As we’re going forward into 2017 we’ll be using quite a few new tools on both the staff and community ends, this post is intended as a good reference so you know where we’ll be staying and heading.

Every tool in this list is free and open source software (FOSS) and that with hope is something that will not change. Open source is the way forward and the constant stream of attacks against privacy and forced backdoors demonstrate that. Since we were founded six years ago we’ve run our own servers and tried to stick entirely to open source software as far as is possible.

Community Tools

Public Discussion Forum: Discourse

This is Discourse. Yes the website that you’re reading from right now.

Discourse is modern and open source ‘discussion platform’ (read forum) software that we switched to in 2015 and haven’t been disappointed with since. Built by the same people that made Stack Overflow and a world away from the classic forums (MyBB, PhpBB, Xenforo, etc).

It acts as a sort of builtin board for announcements and long term discussion, a place you can watch to know exactly what’s happening currently, see our currently active servers and bring up anything you want to be talk about.

Voice Chat: Mumble

Mumble is an open source voice chat application that matches it’s main competitor Teamspeak in all the important ways. It uses the exact same voice codecs as Teamspeak so audio quality will be no worse, offers full certificate based encryption that we can trust and is still in active, if slow development.
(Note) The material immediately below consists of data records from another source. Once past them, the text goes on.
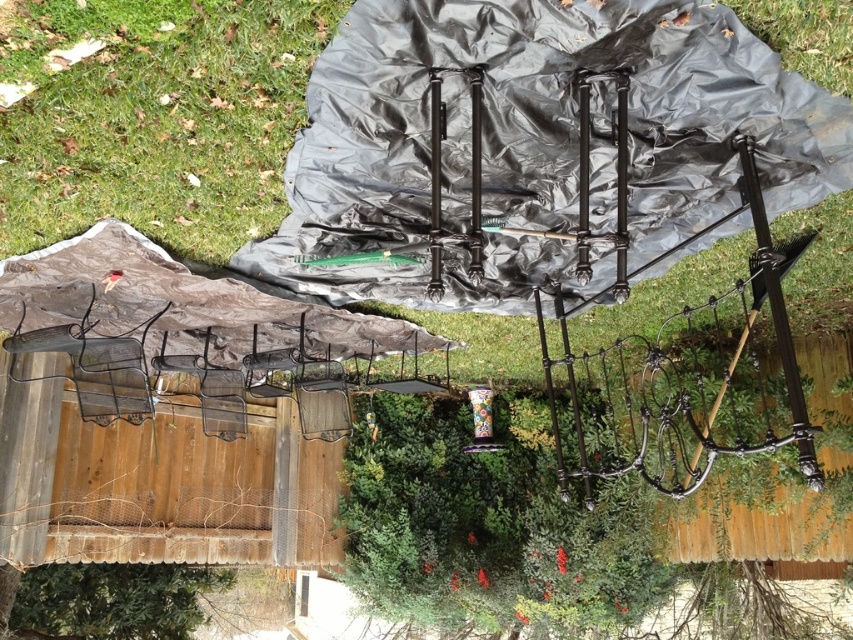
Is point (329, 84) farther from camera compared to point (93, 212)?

No, (329, 84) is in front of (93, 212).

Is point (291, 230) less distant than point (325, 40)?

That is False.

Image resolution: width=853 pixels, height=640 pixels. I want to click on black plastic blanket at center, so click(x=537, y=141).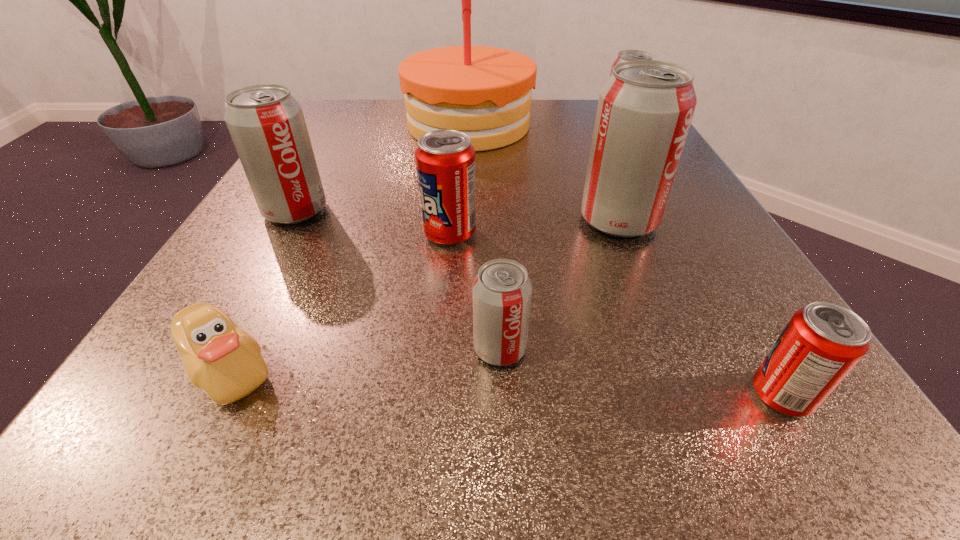
Point out which gray soda can is positioned as the second nearest to the farthest gray soda can. Please provide its 2D coordinates. Your answer should be formatted as a tuple, i.e. [(x, y)], where the tuple contains the x and y coordinates of a point satisfying the conditions above.

[(266, 123)]

I want to click on vacant space that satisfies the following two spatial constraints: 1. on the front side of the tallest object; 2. on the left side of the biggest gray soda can, so click(x=465, y=221).

This screenshot has width=960, height=540. In order to click on vacant space that satisfies the following two spatial constraints: 1. on the back side of the second nearest soda can; 2. on the left side of the second tallest object in this screenshot , I will do `click(494, 221)`.

Where is `vacant space that satisfies the following two spatial constraints: 1. at the beak of the duck; 2. on the left side of the nearest soda can`? This screenshot has height=540, width=960. vacant space that satisfies the following two spatial constraints: 1. at the beak of the duck; 2. on the left side of the nearest soda can is located at coordinates tap(215, 395).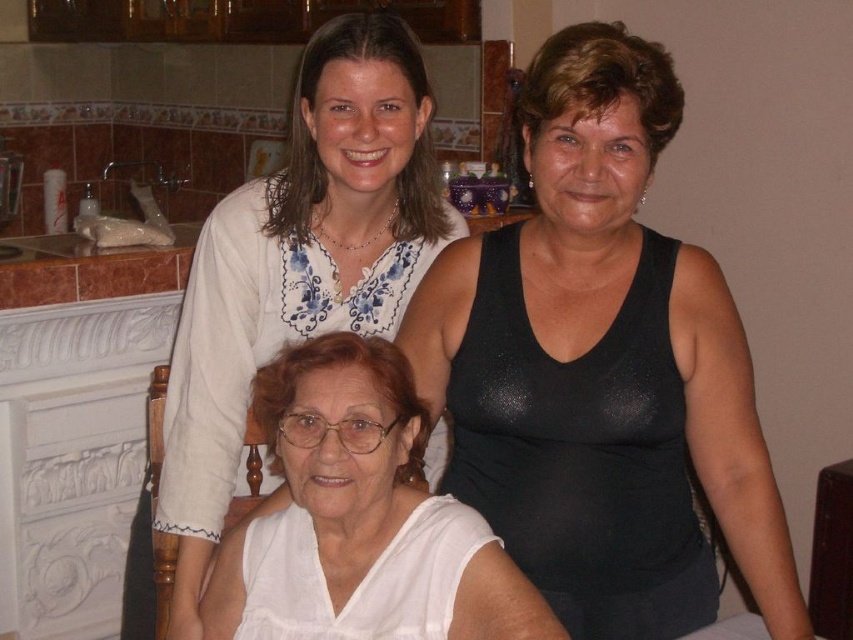
Question: Does white fabric at center have a greater width compared to white matte shirt at center?

Choices:
 (A) no
 (B) yes

Answer: (B)

Question: Which is nearer to the white matte shirt at center?

Choices:
 (A) black shiny tank top at upper right
 (B) white fabric at center

Answer: (A)

Question: Can you confirm if black shiny tank top at upper right is smaller than white fabric at center?

Choices:
 (A) yes
 (B) no

Answer: (A)

Question: Estimate the real-world distances between objects in this image. Which object is farther from the white matte shirt at center?

Choices:
 (A) white fabric at center
 (B) black shiny tank top at upper right

Answer: (A)

Question: Is black shiny tank top at upper right to the right of white matte shirt at center from the viewer's perspective?

Choices:
 (A) yes
 (B) no

Answer: (A)

Question: Which of these objects is positioned farthest from the white matte shirt at center?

Mumble is the heart of the community and where we all unite for regular events, general gaming and day to day discussion. Everyone is welcome to join us there, just pop in to a public room and say hi.

Staff Tools

If you’re just a standard wonderful member of the community then the software in this section probably isn’t for you, if you need to contact the staff when no one is around on Mumble use the forums. Still, we’re an open community so feel free to keep on reading if you’re interested.

Instant Messaging: Riot.IM

Pagers: the now mostly obsolete piece of equipment that doctors can still be seen running about with in response to emergencies, thats what Riot.IM is for us.

But Mumble already has instant messaging capabilities… so why not use that? Or just the forums?

The point of Riot.IM for us is being always available at a moments notice. Riot has dedicated apps for Windows, Linux, Mac, Android and iOS that can stay running in the background with minimal effort, it’s install and forget right until it’s needed.

As for the technology Riot.IM is an open source instant messaging client built upon the decentralised Matrix specification, it’s a clear replacement for both IRC and XMPP plus the not evil alternative to Facebook Chat.

File Sharing: Nextcloud

Nextcloud is an open source file sharing system that we host for the use of our staff uploading that is considered sensitive such as server logs and credentials. It’s especially important for our recording team for both the sharing of raw footage and backup of episodes after.

Recording Tools

Open Broadcast Software

The now very popular also open source piece of software that supports both streaming and recording. It easily beats almost all of the commercial alternatives with its ability to record anything in several different codecs, perform scene switching, handling separate audio channels, apply filters to audio live and much more.

OBS is one of the best examples of open source software that beats everything closed source and we’re glad to have it.

OpenShot

Despite having been around for nine years already, OpenShot is still a new and experimental discovery for us, I’ve moved us to looking into it from a brief foray into Blender. I think it will work well for us but we’ll continue to look into that.

OpenShot is open source and multiplatform video editing software, it aims to be easy to use (a massive plus when trying to train a team of editors) and in the features we need matches most large commercial alternatives. It’s even still in active development, just a few months ago having released support for 4K video editing and a massive update today.

These are the tools that we half have been using and intend to keep using throughout 2017 but as always we welcome discussion and disagreement :wink: at the community meetings.